Source data
****************************************
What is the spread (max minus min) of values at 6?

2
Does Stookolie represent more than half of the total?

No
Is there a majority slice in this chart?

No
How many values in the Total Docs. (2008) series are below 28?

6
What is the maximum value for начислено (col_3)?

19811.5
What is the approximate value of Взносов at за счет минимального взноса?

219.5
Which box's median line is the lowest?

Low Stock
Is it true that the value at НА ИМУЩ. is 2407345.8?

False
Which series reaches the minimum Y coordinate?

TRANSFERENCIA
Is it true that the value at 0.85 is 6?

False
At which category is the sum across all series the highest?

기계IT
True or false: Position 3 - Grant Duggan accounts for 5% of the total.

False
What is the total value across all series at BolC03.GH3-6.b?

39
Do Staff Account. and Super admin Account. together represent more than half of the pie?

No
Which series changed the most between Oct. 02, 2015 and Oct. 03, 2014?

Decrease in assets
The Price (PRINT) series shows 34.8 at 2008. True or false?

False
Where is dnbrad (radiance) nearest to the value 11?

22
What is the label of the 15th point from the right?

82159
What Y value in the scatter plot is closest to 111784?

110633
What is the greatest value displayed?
****************************************
* What you will do: Rewrite the rows above, replacing every occurrence of "series" with "data series" and leaving everything else unchanged.

* Result of the task:
What is the spread (max minus min) of values at 6?

2
Does Stookolie represent more than half of the total?

No
Is there a majority slice in this chart?

No
How many values in the Total Docs. (2008) data series are below 28?

6
What is the maximum value for начислено (col_3)?

19811.5
What is the approximate value of Взносов at за счет минимального взноса?

219.5
Which box's median line is the lowest?

Low Stock
Is it true that the value at НА ИМУЩ. is 2407345.8?

False
Which data series reaches the minimum Y coordinate?

TRANSFERENCIA
Is it true that the value at 0.85 is 6?

False
At which category is the sum across all data series the highest?

기계IT
True or false: Position 3 - Grant Duggan accounts for 5% of the total.

False
What is the total value across all data series at BolC03.GH3-6.b?

39
Do Staff Account. and Super admin Account. together represent more than half of the pie?

No
Which data series changed the most between Oct. 02, 2015 and Oct. 03, 2014?

Decrease in assets
The Price (PRINT) data series shows 34.8 at 2008. True or false?

False
Where is dnbrad (radiance) nearest to the value 11?

22
What is the label of the 15th point from the right?

82159
What Y value in the scatter plot is closest to 111784?

110633
What is the greatest value displayed?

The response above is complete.